Cliff Johnson, the director of the MacArthur Justice Center at the University of Mississippi School of Law, told the Jackson Free Press he’d been getting calls, “hearing stories about children who went to their first day of school today and whose parents were hauled off, and how the government did not make accommodations for those situations.”

The local CBS affiliate WJTV interviewed 11-year-old Magdalena Gomez Gregorio who said, “Government please show some heart. Let my parent be free.”

“I need my dad and mommy,” Gregorio told WJTV. “My dad didn’t do anything, he’s not a criminal.”

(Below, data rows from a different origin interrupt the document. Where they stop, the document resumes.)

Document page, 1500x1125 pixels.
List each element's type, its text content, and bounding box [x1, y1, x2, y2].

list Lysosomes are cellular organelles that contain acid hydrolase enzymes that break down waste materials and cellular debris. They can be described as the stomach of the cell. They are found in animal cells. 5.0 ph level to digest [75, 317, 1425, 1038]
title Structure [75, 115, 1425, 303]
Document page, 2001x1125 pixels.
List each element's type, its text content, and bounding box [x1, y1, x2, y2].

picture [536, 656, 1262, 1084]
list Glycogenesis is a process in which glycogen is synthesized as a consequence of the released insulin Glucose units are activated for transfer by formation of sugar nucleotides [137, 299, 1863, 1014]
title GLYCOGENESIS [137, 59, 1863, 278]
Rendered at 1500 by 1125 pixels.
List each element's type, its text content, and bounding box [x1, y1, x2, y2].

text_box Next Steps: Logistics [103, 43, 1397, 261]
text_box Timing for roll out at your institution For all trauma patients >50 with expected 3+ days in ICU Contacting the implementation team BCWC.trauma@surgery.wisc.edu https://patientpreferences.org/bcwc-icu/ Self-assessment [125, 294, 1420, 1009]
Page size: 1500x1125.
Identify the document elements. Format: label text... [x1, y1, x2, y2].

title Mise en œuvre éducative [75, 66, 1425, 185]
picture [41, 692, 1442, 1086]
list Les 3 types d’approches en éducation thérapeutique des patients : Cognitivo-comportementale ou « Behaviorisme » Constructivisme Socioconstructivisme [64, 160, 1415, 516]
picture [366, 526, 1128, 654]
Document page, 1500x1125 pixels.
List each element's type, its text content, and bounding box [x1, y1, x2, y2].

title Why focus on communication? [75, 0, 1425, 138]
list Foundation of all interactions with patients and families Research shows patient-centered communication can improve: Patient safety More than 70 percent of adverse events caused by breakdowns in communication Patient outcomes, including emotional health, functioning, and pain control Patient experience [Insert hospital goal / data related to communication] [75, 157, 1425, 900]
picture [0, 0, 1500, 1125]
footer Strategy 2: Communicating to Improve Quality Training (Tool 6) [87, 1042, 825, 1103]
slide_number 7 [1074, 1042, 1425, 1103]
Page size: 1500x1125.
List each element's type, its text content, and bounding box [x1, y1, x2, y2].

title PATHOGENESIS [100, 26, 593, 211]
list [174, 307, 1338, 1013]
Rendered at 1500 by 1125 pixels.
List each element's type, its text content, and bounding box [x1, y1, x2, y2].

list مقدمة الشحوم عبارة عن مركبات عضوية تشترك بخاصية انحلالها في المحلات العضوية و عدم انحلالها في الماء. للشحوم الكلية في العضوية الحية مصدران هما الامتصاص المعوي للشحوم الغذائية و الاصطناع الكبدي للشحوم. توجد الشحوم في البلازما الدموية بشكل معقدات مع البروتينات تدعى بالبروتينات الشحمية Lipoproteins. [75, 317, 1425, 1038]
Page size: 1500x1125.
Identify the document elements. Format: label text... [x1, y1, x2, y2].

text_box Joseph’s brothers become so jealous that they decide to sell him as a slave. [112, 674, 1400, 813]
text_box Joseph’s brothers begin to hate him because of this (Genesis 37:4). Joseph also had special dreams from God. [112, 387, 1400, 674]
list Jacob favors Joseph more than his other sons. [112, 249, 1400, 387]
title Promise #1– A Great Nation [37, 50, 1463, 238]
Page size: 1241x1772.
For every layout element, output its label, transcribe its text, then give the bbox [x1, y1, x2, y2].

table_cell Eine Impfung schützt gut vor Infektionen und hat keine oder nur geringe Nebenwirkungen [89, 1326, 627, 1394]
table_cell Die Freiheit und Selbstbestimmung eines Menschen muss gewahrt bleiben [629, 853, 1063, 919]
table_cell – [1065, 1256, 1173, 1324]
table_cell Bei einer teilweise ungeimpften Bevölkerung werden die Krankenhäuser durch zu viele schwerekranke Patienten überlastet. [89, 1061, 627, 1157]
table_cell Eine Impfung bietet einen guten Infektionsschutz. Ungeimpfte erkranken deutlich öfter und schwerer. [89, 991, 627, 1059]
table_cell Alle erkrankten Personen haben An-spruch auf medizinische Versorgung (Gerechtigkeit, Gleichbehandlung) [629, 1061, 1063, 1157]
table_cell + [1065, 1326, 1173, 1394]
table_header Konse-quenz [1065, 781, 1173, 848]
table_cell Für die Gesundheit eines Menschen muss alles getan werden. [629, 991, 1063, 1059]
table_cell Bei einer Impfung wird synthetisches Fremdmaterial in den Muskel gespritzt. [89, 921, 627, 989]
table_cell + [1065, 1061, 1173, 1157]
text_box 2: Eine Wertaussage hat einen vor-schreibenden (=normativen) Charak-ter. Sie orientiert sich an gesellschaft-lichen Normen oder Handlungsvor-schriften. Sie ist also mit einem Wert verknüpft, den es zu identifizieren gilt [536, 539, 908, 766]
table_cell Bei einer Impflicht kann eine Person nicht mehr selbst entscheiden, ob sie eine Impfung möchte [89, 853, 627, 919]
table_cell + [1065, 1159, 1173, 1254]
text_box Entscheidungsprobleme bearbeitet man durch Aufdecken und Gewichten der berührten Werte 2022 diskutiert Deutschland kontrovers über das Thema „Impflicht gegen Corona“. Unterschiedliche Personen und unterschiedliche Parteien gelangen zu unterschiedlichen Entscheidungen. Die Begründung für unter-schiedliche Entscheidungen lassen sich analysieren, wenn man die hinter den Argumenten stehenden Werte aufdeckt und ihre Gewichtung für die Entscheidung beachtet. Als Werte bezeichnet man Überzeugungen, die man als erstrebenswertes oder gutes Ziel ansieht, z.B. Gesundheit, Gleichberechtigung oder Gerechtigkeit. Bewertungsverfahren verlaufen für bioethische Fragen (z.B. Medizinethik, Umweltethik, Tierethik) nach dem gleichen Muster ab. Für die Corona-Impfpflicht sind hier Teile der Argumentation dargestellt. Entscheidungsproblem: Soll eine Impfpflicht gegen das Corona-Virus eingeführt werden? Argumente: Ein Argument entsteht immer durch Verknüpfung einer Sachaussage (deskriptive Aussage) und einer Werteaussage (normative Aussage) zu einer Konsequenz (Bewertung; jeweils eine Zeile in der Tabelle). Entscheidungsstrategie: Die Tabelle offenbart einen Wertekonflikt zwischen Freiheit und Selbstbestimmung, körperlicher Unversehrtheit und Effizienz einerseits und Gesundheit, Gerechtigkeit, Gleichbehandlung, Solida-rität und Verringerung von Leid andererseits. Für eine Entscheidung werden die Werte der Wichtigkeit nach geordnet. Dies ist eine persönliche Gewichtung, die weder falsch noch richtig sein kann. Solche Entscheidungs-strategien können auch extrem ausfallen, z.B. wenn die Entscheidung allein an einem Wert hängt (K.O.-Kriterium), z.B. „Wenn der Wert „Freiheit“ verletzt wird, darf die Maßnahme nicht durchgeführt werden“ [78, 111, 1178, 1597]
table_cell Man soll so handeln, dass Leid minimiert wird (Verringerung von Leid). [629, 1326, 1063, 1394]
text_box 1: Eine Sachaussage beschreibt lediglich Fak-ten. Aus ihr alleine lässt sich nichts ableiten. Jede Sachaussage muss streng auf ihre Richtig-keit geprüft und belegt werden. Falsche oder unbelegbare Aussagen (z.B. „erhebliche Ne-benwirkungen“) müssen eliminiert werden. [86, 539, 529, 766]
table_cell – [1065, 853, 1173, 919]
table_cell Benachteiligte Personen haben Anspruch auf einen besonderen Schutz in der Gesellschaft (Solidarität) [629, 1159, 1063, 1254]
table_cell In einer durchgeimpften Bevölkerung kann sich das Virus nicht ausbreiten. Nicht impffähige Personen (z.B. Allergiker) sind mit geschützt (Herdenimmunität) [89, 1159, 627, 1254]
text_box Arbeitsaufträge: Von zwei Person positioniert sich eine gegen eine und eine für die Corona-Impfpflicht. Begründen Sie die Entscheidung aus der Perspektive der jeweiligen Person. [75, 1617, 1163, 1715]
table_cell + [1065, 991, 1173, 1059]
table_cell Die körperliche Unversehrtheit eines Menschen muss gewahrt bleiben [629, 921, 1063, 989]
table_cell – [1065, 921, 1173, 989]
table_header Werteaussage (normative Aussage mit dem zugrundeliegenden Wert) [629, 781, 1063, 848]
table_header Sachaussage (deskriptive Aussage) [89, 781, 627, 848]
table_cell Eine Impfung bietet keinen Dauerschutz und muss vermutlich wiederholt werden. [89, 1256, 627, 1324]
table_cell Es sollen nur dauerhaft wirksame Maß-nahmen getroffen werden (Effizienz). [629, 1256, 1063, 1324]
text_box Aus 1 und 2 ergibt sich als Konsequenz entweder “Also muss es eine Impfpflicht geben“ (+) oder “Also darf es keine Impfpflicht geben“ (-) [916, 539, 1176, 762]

The raids targeted undocumented immigrants who work at food processing plants in several towns across Mississippi. According to the Times, Mike Hurst, the United States attorney for the Southern District of Mississippi, said the raid is "believed to be the largest single-state immigration enforcement operation in our nation’s history.” The Times also reported that ICE said in a statement that those who were arrested during Wednesday’s raid would be interviewed in order to “record any potential mitigating humanitarian situations” which would help decide who would stay detained and who might be released. Matthew Albence, ICE's acting director, defended the raid, calling it "a textbook operation, carried out in a safe manner, and done securely."

BuzzFeed News reported that administrators at the Leake County School District said a shelter was created at an elementary school for any child who found out their parents were detained. Bus drivers were also told to “monitor each drop-off.” BuzzFeed spoke to Jordan Barnes, who owns a gym in Forest, Mississippi, and helped house some of the children. Barnes said all the children he was housing were reunited with a relative by nighttime and that some of the people who were previously detained had been brought back, a fact that was confirmed to BuzzFeed by an ICE spokesperson.

The Clarion Ledger similarly reported that ICE released hundreds of those detained, some on “humanitarian grounds,” and that an ICE spokesperson told the outlet that those who were detained were given cellphones to make child care arrangements, if needed.

The raid happened on the same day President Trump arrived in El Paso, Texas, the site of a recent mass shooting. El Paso is a city on the Mexico border, and the shooting is currently being investigated as an act of domestic terrorism where the shooter reportedly targeted Latinx people.

BuzzFeed also reported that this is not the first major workplace raid of the year; back in April, more than 280 people were arrested by ICE in Texas. It's been reported to be the largest single-site workplace sweep in a decade.